With a best guess prognosis we offered the following to all three of our clients:
– A 75% chance they will not survive surgery or get a result that is consistent with comfort post surgery and would still need to euthenase (as they are currently facing).
– A 25% chance they may improve enough to be comfortable to give more time, however long that may be.
All three clients wanted to give any possible chance a go.
Upon general anaesthesia and examination to see if there was anything we could improve before considering euthanasia, interestingly all three puppies already had massive secondary restricted pharyngeal changes that normally don’t occur to 6-24 months: Everted laryngeal saccules, huge tonsils, extremely long palates, and thickened, along with their stenotic nares. No wonder they were OK as extremely young puppies despite their hypoplastic tracheas but were now gasping for air with secondary pneumonia by just 12 weeks of age, as these secondary changes at the back of the pharynx further exacerbated the lack of room to get oxygen.
As there was something we could try we proceeded with restricted airway correction despite the poor prognosis as understood and accepted by their owners. So far these are the results:
Rosie: Despite surviving surgery, and the very next day Rosie’s owner reporting how wonderful she was, not having been as quiet or active or happy since the day she got her at 8 weeks, over the next 4-5 days she slowly deteriorated to the point of needing to make a decision for her best interest.
Winnie: 18 months later Winnie is a wonderful happy dog enjoying life as much as most! At her repeat surgery at 12 months her trachea now has a ratio of 0.12. Still terrible, but far better than 0.08, a 50% improvement as she grew.
Billie: 4 weeks post recovery Billie is currently heading the same way as Winnie, fingers crossed she now has a chance to grow a little into her trachea the same as Winnie above.
Please see the after photos and videos (https://youtu.be/7cfykI5I4j4) of Billie just 4 weeks post surgery.
👩⚕️ VET DISCUSSION 👨⚕️
Any pup continually presenting for suspect aspiration pneumonia, especially BB, or significant airway restriction, consider immediate x-ray for hypoplastic trachea and also consider an early 5 point restricted airway reconstruction. Many surgeons still may not thin palates, or remove everted laryngeal saccules or tonsils.

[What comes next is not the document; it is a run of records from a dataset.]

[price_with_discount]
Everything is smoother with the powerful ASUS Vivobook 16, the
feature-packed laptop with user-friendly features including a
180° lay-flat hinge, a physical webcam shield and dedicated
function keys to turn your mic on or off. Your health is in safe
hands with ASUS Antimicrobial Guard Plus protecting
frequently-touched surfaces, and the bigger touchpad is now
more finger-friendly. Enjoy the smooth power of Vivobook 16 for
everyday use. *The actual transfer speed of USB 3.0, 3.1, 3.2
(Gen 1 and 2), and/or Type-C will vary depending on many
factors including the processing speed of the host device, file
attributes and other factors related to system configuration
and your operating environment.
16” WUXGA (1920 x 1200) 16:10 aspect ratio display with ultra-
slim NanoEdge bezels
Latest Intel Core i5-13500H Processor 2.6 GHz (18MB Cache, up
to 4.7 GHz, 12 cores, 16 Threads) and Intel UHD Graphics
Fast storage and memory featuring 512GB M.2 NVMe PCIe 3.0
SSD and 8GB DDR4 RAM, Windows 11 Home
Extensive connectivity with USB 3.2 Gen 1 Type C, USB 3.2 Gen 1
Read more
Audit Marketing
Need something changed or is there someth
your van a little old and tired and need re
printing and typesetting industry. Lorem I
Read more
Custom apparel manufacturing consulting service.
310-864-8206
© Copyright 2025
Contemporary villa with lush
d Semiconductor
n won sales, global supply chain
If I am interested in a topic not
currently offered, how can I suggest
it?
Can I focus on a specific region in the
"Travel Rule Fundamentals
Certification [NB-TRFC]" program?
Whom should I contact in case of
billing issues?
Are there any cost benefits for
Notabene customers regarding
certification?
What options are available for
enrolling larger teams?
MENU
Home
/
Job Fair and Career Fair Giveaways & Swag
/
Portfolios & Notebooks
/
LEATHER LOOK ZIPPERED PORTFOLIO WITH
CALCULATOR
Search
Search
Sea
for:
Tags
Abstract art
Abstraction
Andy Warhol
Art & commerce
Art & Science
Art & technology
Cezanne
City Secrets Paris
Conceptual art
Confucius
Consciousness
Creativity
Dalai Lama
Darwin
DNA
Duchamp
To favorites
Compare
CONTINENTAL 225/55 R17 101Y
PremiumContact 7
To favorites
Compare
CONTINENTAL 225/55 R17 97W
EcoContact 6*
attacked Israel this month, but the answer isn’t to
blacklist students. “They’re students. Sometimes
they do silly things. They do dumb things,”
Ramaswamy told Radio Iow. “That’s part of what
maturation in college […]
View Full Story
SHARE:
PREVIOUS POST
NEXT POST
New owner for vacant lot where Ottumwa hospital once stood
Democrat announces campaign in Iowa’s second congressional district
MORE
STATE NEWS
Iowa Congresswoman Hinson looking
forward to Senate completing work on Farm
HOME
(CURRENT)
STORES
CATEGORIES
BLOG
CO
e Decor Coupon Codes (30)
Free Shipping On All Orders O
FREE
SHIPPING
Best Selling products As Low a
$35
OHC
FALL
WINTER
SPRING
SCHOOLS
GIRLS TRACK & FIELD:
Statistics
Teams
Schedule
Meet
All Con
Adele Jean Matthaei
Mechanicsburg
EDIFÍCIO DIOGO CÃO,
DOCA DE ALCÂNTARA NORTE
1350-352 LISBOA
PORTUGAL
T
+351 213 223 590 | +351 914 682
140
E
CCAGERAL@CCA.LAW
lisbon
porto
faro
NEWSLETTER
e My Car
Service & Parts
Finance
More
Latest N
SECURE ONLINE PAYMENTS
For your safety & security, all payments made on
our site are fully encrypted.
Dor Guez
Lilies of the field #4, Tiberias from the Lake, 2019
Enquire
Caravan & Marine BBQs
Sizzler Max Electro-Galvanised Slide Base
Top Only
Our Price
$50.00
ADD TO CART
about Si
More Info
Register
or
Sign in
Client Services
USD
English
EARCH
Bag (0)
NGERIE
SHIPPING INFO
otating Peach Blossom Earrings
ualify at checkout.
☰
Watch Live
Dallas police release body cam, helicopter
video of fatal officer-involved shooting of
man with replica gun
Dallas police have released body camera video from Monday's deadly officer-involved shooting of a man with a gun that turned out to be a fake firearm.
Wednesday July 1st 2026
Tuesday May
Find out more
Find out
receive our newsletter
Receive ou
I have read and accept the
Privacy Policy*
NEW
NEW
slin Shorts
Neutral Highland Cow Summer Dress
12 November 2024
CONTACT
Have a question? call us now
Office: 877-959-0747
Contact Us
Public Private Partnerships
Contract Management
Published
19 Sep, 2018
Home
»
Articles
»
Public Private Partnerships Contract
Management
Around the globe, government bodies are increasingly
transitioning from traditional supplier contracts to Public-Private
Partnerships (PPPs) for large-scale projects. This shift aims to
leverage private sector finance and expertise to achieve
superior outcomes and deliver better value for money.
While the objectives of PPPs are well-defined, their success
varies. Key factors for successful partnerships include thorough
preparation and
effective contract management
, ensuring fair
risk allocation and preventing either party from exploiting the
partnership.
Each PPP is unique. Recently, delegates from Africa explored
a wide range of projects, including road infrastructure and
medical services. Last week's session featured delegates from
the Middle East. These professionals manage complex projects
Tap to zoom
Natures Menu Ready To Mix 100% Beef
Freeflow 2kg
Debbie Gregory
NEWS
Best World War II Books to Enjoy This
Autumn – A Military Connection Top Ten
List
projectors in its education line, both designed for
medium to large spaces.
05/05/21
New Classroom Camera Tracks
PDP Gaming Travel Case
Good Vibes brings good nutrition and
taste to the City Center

We feel to give them the best chance as much room as possible needs to be made at the back of the pharynx, hence strong consideration to all 5 aspects, not just palate shortening and nares widening, should be considered. Even if presented with severe hypoplastic trachea with severely dyspnoeic patients, please consider correction as an option rather than only euthanasia, so long as the guarded prognosis is well understood. But most importantly please join our professional push here on BAHA ( ) to recommend to breeders to screen for this condition prior to breeding.
Any questions from veterinarians or owners alike are most welcome.
We will also ask any breeders following our facebook group if they would support screening prior to breeding to rule out this concern, or what the reasons would be for not screening. We feel the same x-ray to look for this could also be used to go a long way to rule out the other terrible afflictions these breeds get such as hemivertebrae and their associated back concerns.